* _Página_
-.-.-

Dicha afición me ha hecho acreedor de toda una serie de datos interesantísimos e inutilísimos. Como el hecho de saber que de no haber sido por Napoleón Bonaparte, nuestros expertos no tendrían ni idea de cómo descifrar los geroglíficos, gracias al descubrimiento de la piedra de la rosetta durante su campaña en Egipto -donde también le aplicó la Michael Jackson a punta de cañonasos a la gran y famosa esfinge de Guiza. Este tipo de misceláneas, y ¿por qué no?, mi inherente fantochismo, ñoñez o llámenlo como quieran, me ha arrimado a todo tipo de textos y películas relacionadas al pasado. Sobre estas segundas, en los últimos años mi papá y yo hemos desarrollado una especie de rito en el que nos aplastamos en un sillón a ver qué nueva cinta he podido conseguir de la Biblioteca Jorge Villalobos.

-.-.-

* _Entradas extraídas_

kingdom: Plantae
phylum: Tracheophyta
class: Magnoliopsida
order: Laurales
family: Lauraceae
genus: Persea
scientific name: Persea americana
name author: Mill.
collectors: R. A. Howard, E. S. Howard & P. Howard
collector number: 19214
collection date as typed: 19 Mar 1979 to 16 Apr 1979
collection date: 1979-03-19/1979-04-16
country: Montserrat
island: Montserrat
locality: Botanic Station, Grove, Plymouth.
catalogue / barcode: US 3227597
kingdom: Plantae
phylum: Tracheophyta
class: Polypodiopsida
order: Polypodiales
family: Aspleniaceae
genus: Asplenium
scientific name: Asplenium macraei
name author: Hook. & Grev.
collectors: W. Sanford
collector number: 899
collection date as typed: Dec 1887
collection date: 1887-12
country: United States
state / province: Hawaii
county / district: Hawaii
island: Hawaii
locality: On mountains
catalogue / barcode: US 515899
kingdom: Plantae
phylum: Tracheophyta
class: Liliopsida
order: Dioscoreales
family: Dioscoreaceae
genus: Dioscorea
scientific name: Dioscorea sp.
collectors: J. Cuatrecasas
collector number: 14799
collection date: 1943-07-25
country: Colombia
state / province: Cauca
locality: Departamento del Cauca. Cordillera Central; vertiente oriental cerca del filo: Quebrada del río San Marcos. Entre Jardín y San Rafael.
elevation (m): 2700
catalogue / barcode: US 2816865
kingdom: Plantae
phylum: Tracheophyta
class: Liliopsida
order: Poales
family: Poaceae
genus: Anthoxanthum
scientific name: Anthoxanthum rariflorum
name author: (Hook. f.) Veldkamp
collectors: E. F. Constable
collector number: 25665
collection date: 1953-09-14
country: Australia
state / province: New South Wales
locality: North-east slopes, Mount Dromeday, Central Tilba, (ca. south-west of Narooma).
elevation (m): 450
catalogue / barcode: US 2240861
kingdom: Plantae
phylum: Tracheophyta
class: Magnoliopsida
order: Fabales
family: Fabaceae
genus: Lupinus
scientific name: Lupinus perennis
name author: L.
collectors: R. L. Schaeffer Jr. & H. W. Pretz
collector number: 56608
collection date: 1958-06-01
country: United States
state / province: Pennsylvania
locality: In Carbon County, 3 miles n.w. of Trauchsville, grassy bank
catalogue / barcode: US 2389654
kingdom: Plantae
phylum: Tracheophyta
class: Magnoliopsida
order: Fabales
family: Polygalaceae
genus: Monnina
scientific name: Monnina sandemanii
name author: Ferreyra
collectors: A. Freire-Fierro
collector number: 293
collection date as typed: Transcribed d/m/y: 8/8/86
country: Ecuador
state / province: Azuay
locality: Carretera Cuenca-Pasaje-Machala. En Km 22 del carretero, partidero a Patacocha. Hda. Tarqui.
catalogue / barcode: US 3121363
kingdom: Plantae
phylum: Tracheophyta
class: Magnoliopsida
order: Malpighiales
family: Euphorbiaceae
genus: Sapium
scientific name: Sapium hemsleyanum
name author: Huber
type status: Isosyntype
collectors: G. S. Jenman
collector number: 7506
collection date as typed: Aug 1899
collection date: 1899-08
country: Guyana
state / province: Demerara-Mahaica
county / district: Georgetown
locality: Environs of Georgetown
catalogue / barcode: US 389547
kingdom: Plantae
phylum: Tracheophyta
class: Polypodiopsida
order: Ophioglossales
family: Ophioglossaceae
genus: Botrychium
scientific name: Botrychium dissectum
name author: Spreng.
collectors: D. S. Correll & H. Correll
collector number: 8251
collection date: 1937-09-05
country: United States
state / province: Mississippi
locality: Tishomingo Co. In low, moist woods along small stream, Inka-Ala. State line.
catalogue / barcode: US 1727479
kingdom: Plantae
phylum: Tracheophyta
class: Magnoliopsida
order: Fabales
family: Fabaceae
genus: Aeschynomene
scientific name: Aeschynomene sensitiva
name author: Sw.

-.-.-

* _Tareas por realizar_
1. Según el texto sobre la afición por el pasado, ¿de qué biblioteca se consiguen las películas que se ven en el sillón?
2. Prosigue el texto sobre la afición por el pasado desde su última oración.

* _Respuestas esperadas_
1. De la Biblioteca Jorge Villalobos.

2.
Así hemos pasado desde la vida privada de Mozart -y su castrante risa-, hasta los demonios de Goya bailando a través de su sordera y su aguda percepción de lo grotesco. Sin embargo, uno de nuestros temas predilectos, no ha dejado de ser el uso práctico no sólo de la misma historia en relación a la historia que estamos contemplando, sino también de la herramienta del poder, la interiorización de los conceptos de identidad y el control social mediante el arte. Los monarcas suelen ser grandes ejemplos de estos casos.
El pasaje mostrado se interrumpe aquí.